On stupid ideas

When people complain about stupidity they mean that someone is willfully ignoring—or mindlessly oblivious to—the obvious. Whether something is obvious depends on your general understanding of things. So to say something is stupid, when it’s something other people insist on, is to say that (1) it’s based on an understanding you reject, and (2) there’s something immediately untenable about the understanding, so much so that someone who claims to hold it is either lying, or refusing to think, or has something seriously wrong with him.

It follows that the more uncritically dogmatic you are, and the more incomprehensible you find other people and their views, the more you’ll rage about stupidity. “Few men speak humbly of humility, chastely of chastity, skeptically of skepticism.” [Pascal] For similar reasons, complaints about the stupidity of those other guys are often quite stupid. Still, life goes on, and stupidity is real and sometimes deserves comment. So with that in mind, here are a couple of stupid ideas:

  • Freedom, taken as a supreme social goal. Freedom is worth having because it makes us free to do things worth doing. As a supreme goal, taken without regard to what is worth doing, it becomes freedom to be free: freedom to indulge oneself or act whimsically in ways that don’t affect other people. (To affect other people is presumptively to violate their equal unconditioned freedom.) What possible reason could there be to choose that as the supreme standard to which everything else in social life must give way?
  • Equality, taken in a factual sense. People differ, and their differences matter. That should be obvious. In particular, there is no reason to think that the distribution of inclinations and aptitudes is uniform between the sexes and among racial groups, and every reason to believe the contrary. Nonetheless, we’ve recently seen one of America’s leading scientists and the president of her top university driven from their positions because of brief and entirely defensible comments they made on the issue.

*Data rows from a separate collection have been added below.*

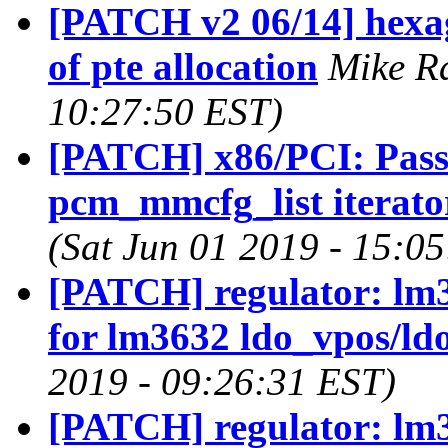
[PATCH v2 06/14] hexag
of pte allocation
Mike Ra
10:27:50 EST)
[PATCH] x86/PCI: Pass 
pcm_mmcfg_list iterato
(Sat Jun 01 2019 - 15:0
[PATCH] regulator: lm3
for lm3632 ldo_vpos/ld
2019 - 09:26:31 EST)
[PATCH] regulator: lm36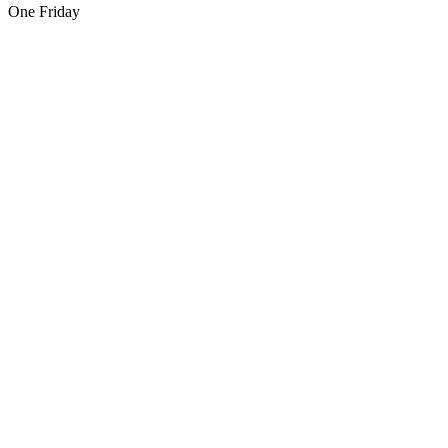
One Friday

So the two ideas that today are most authoritative in politics and morality, so much so that even to question them can end a distinguished public career, are stupid. That doesn’t prevent them from being accepted even—maybe especially—by our intellectual elites. What does that mean?

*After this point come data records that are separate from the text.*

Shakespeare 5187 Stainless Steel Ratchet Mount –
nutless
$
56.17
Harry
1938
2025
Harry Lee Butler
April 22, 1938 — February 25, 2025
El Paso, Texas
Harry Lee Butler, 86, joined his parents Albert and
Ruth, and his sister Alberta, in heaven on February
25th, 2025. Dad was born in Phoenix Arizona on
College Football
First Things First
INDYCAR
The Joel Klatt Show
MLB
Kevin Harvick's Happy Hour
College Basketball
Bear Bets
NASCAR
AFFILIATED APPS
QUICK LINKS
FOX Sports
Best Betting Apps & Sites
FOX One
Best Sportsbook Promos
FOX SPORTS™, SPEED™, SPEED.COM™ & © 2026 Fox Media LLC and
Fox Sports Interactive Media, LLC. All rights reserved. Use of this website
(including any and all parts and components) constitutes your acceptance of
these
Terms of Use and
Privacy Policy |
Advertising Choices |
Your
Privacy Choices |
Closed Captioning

Well, if stupidity is a matter of leaving out the obvious, and the people who decide what is acceptable in academic and scientific circles leave out the obvious, then very likely the explanation is that our official way of thinking omits something basic. The obvious way that might happen is by overemphasizing what our official thinkers do well at the expense of what they don’t do as well. Since we live in an age of science, expertise, and formal organization, with thousands of investigators pursuing their specialized investigations as part of a huge structure of inquiry nobody understands as a whole, presumably what happens is that the aspects of thought that can be formalized and made public and demonstrable get too much emphasized. We get academic thought, which is very useful in many ways but bears the same relation to thought that academic art does to art. It can’t give us what we need most, and identifying it with rationality itself can be expected to lead to endless stupidities.